At Junction 10, exit onto the A454 for Walsall and Wolverhampton (Central/East). Take the first exit at the roundabout onto the A454 Black Country Route for just over a mile. You’ll come to Keyway Junction, where you want to follow signs for Wolverhampton.

Take the second exit at the roundabout onto A454 The Keyway and over the next roundabout that you encounter on the 3.3-mile section of road. Turn left for Middle Cross (again, the A454) and at the next roundabout, take the fourth exit for the A4150 ring road. After 0.9 miles, turn right onto Waterloo Road.

Tools: AA Route Planner | Highways Agency


There are signs that will direct you towards football parking, but you can also find spaces in the central pay and display car parks if you so desire.

By Rail

Services to: LONDON EUSTON

Wolverhampton station is served by direct trains from London, but there is a chance you may have to connect at Birmingham New Street too. The station, meanwhile, is a 15-minute stroll from the ground.
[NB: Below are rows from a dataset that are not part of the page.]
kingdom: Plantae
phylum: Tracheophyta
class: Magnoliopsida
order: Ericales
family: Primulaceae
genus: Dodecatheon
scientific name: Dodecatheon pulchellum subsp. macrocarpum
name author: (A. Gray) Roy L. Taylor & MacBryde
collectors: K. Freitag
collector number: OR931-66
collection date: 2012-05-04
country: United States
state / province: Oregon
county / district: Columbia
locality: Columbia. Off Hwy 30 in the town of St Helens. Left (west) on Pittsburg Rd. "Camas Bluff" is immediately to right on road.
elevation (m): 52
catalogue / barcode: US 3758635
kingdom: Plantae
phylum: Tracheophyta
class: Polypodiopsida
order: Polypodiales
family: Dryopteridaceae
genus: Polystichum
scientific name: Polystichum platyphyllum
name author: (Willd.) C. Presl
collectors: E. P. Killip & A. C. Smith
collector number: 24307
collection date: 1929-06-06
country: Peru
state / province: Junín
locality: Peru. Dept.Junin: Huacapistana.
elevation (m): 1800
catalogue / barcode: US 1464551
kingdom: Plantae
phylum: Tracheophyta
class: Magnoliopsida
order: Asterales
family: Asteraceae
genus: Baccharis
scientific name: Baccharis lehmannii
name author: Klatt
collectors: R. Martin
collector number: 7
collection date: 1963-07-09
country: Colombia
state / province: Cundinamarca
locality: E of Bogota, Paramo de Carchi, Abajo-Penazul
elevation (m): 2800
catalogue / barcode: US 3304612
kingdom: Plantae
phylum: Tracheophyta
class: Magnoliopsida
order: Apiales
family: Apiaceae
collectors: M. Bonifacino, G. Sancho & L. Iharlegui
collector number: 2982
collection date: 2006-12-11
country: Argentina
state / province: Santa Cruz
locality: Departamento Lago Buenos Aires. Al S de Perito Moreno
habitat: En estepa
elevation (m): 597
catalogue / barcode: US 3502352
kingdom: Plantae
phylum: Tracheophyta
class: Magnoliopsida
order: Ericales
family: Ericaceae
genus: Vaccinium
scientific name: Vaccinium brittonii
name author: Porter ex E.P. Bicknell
From the railway station, exit onto Railway Drive and continue along as it crosses over the Ring Road below. This will become Lichfield Street, but carry on regardless until the junction with Princes Street.

Turn right onto Princes Square and then left onto Wulfruna Street at the roundabout. Make your way past the university and onto the Ring Road, before turning right onto Waterloo Road and up towards the ground.